Kapının son çalınışı da başlangıcın tekrarı aslında. Yine başladığımız yere, yani Ionesco’ya dönüyoruz. “Kral ölüyor.” Doyumsuz tarafımız, yani her zaman mutluluk ve neşeye aç oluşumuzla çetin ve derin bir mücadeleye tutuşuyor kral. İnsanlar umut etmekten ve hayal kurmaktan vazgeçmezken, sahip oldukça hep bir fazlasını isterler. Ve bu, esasında sürekli mutsuz olma durumuna dayatılmış bir merdivendir. Çünkü hedefe ulaşıp umut edilen şey ele geçirilince, yepyeni bir arzu çalar kapımızı. Sahip olmadıklarımızın eksikliği herkeste vardır. Bu kişi kral bile olsa. Hükmettikçe, erke sahip oldukça daha fazlasını ister. Ve bir süre sonra halkı için kılını dahi kıpırdatmadığından habersiz, “Oblamov” suretiyle ölene kadar bir şeyleri değiştirmeye üşenir. Hoş, ölüm lafını ağzına almaması da, zamanın ondan alacağı intikamın lezzetini kat be kat arttıracaktır.

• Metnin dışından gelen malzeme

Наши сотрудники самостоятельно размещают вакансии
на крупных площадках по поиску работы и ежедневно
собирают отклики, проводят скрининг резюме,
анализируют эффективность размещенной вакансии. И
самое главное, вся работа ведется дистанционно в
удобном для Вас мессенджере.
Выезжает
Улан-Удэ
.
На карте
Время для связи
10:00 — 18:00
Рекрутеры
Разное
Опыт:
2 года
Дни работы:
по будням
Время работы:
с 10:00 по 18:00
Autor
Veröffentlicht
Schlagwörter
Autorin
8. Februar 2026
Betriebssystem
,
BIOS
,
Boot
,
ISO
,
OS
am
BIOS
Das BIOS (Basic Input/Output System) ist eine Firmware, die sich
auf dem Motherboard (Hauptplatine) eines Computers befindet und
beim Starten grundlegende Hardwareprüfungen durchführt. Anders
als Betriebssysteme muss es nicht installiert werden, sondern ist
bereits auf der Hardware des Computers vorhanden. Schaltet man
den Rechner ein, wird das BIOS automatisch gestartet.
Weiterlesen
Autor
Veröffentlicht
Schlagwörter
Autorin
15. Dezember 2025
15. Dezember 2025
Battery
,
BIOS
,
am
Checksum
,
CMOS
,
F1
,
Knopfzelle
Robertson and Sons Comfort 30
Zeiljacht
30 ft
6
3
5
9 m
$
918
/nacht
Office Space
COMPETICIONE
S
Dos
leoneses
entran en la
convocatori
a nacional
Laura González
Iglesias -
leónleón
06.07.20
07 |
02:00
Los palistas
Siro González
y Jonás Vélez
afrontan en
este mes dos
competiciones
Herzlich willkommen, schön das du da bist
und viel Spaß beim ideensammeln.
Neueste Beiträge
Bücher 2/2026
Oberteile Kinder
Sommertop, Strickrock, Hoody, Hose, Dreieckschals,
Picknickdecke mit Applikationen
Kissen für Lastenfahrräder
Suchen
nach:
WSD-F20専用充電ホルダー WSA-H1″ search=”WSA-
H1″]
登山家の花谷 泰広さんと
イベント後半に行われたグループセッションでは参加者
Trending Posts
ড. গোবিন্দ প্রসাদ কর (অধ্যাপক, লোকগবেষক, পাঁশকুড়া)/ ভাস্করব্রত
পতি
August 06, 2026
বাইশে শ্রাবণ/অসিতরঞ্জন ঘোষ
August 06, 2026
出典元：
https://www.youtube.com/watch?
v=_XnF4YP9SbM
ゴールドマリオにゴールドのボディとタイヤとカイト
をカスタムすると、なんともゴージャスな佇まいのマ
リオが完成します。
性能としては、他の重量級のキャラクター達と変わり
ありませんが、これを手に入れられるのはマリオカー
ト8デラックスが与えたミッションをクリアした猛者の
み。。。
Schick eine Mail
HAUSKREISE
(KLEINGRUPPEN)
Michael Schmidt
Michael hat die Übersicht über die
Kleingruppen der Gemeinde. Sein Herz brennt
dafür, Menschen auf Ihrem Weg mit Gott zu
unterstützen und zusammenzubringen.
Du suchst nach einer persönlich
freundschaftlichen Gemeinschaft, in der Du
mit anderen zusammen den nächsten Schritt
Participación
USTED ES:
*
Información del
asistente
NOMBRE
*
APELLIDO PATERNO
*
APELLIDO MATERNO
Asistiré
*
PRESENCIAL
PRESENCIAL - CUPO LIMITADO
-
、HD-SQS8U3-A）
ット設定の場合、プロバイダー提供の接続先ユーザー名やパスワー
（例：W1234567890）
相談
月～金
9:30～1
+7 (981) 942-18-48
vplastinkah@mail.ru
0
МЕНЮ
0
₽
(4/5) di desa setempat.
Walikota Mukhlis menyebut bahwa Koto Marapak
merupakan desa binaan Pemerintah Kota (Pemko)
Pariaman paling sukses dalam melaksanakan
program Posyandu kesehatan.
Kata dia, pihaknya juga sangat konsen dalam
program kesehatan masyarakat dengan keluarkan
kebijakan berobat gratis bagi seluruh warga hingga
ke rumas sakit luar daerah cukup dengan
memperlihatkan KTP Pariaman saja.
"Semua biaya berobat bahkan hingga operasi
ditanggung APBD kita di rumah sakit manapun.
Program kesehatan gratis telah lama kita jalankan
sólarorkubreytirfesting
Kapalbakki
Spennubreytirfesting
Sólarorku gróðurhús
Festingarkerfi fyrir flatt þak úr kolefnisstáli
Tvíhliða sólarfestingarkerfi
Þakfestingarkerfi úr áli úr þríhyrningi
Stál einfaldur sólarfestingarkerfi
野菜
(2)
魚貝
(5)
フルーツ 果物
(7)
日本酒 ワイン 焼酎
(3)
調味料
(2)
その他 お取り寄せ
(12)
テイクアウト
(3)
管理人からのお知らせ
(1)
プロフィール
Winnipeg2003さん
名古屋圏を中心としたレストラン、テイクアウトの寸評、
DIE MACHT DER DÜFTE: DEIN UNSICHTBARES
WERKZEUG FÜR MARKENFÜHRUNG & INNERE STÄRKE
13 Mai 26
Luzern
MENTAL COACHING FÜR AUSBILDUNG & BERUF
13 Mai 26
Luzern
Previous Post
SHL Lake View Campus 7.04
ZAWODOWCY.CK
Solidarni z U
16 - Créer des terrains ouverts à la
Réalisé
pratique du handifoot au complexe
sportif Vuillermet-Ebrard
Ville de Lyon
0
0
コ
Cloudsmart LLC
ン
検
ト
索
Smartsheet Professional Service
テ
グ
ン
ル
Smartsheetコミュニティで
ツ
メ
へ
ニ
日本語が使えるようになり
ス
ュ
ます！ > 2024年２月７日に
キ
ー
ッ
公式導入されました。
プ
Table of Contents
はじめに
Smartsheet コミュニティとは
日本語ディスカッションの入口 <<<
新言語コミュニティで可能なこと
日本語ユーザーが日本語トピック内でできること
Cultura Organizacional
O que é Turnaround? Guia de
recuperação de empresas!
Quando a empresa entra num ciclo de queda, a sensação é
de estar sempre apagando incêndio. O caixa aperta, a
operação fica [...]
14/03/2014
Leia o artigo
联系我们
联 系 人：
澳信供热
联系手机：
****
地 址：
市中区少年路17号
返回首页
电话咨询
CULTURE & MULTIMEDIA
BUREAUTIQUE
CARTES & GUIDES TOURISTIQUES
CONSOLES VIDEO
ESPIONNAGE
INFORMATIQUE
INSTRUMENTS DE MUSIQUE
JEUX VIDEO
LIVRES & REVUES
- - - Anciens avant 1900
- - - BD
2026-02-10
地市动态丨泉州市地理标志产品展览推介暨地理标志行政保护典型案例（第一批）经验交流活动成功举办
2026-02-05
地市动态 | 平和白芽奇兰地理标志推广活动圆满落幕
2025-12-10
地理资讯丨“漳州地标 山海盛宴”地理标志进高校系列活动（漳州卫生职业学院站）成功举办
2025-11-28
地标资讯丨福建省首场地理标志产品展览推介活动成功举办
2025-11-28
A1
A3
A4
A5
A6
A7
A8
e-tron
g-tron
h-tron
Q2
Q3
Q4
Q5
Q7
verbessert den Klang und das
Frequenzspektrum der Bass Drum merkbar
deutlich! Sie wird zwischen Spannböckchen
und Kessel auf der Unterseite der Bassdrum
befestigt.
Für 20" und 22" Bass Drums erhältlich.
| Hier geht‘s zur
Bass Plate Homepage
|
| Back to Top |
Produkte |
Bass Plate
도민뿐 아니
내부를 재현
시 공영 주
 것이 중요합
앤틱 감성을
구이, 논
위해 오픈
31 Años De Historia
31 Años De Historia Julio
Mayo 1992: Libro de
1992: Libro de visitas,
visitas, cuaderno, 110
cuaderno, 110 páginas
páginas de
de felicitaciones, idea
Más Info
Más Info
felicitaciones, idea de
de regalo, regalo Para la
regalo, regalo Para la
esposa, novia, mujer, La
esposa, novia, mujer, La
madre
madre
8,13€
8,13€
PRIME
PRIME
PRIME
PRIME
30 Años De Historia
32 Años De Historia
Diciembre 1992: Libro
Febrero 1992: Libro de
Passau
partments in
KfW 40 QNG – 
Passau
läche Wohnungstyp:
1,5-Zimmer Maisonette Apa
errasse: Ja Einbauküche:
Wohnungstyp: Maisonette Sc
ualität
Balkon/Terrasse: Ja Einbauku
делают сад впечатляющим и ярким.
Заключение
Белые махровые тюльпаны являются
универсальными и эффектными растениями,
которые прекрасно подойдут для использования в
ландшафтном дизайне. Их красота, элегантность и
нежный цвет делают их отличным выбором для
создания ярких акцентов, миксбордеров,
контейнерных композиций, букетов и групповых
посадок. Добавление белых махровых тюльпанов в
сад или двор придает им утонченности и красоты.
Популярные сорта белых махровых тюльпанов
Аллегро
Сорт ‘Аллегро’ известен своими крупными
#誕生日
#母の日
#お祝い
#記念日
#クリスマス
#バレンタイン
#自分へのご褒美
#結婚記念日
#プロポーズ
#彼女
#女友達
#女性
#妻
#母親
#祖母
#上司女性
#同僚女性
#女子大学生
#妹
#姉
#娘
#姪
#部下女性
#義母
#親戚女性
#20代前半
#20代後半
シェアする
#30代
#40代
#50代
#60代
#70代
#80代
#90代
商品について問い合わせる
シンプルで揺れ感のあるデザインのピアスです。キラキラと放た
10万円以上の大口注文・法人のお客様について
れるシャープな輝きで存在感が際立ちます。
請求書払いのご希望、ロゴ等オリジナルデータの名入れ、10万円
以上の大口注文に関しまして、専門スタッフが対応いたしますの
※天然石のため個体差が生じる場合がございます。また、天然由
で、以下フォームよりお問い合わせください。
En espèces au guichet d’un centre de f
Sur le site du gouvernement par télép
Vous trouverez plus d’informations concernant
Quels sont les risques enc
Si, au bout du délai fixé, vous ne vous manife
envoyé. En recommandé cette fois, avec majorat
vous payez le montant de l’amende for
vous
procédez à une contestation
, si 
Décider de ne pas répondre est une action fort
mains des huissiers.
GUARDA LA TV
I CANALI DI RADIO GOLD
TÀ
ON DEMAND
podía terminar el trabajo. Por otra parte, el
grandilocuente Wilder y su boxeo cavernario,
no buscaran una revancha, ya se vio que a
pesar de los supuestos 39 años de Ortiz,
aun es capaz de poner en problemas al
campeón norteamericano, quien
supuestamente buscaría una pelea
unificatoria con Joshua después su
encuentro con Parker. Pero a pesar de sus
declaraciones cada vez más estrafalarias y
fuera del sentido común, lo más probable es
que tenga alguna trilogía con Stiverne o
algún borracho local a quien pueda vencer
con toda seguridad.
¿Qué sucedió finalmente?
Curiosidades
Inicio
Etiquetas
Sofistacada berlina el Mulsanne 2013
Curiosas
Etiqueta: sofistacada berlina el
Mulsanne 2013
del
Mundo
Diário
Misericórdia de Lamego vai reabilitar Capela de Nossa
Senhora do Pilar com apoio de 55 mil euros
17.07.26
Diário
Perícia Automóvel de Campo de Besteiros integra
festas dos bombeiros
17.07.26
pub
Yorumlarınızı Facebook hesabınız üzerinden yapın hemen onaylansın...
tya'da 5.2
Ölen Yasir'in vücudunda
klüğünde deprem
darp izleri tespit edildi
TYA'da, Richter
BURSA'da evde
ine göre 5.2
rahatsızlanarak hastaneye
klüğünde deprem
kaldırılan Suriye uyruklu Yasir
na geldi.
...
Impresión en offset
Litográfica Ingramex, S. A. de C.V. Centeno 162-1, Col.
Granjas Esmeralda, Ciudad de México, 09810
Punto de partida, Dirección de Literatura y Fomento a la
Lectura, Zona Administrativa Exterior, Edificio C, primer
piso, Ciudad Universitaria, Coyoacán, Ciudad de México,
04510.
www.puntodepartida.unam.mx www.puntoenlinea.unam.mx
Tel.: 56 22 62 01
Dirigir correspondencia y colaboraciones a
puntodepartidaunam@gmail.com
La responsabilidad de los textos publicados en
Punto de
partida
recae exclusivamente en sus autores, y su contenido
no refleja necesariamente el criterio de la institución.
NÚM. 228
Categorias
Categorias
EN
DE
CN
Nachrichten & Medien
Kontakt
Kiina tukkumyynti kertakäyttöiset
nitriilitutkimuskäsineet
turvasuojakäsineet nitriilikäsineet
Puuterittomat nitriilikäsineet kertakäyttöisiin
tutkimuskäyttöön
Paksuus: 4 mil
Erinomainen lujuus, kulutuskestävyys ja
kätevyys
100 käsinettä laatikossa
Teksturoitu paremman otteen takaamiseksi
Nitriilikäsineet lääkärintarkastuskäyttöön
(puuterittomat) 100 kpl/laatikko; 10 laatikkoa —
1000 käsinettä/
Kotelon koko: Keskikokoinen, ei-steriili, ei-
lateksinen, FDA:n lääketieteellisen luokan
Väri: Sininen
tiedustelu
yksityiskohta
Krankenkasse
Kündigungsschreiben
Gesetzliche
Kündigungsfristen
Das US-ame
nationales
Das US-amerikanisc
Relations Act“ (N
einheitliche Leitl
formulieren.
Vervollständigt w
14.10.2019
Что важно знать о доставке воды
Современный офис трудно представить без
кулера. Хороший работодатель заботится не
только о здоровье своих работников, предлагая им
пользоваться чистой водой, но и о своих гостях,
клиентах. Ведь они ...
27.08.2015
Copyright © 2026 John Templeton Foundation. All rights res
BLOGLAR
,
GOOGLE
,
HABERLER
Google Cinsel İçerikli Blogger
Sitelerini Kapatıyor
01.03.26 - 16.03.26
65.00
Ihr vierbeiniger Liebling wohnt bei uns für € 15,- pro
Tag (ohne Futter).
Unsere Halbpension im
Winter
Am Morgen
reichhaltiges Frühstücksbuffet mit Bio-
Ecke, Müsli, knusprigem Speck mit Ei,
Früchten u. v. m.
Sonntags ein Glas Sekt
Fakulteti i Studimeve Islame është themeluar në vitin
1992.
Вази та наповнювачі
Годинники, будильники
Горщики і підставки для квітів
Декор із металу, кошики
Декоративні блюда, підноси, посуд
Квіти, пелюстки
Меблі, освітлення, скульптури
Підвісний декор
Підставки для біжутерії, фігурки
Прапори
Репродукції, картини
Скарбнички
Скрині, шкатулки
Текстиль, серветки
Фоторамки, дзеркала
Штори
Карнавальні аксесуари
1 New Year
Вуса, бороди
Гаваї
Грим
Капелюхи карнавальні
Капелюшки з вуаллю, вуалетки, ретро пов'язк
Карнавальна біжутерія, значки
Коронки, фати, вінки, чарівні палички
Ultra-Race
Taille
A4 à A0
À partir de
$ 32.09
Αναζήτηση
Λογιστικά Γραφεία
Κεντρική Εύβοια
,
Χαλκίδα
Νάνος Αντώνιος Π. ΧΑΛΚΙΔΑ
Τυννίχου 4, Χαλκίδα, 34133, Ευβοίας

Özetle İşgüzar Bir Tekerrür, çok dinamik, tempolu ve sıradışı kurgusuyla baş döndürücü bir oyun. Ant Aksan yönetmenliğinde seyrettiğim bütün oyunların yüksek çıtada olduğunu söyleyebilirim. Aslı Ceren Bozatlı’nın sihirli kalemi de parıldatmış metni. Bölümler içerisinde yaşatılan oyunla, bağ kurulması gereken nesnenin veya eylemin vurgusu bir parça daha yapılabilirdi belki. Ama alkışın büyüğü hep gözle görülen, rahatça işitilen tarafa gider ya, elbette oyunu bu denli yaşanılası kılan muhteşem ikili alacak aslan payını.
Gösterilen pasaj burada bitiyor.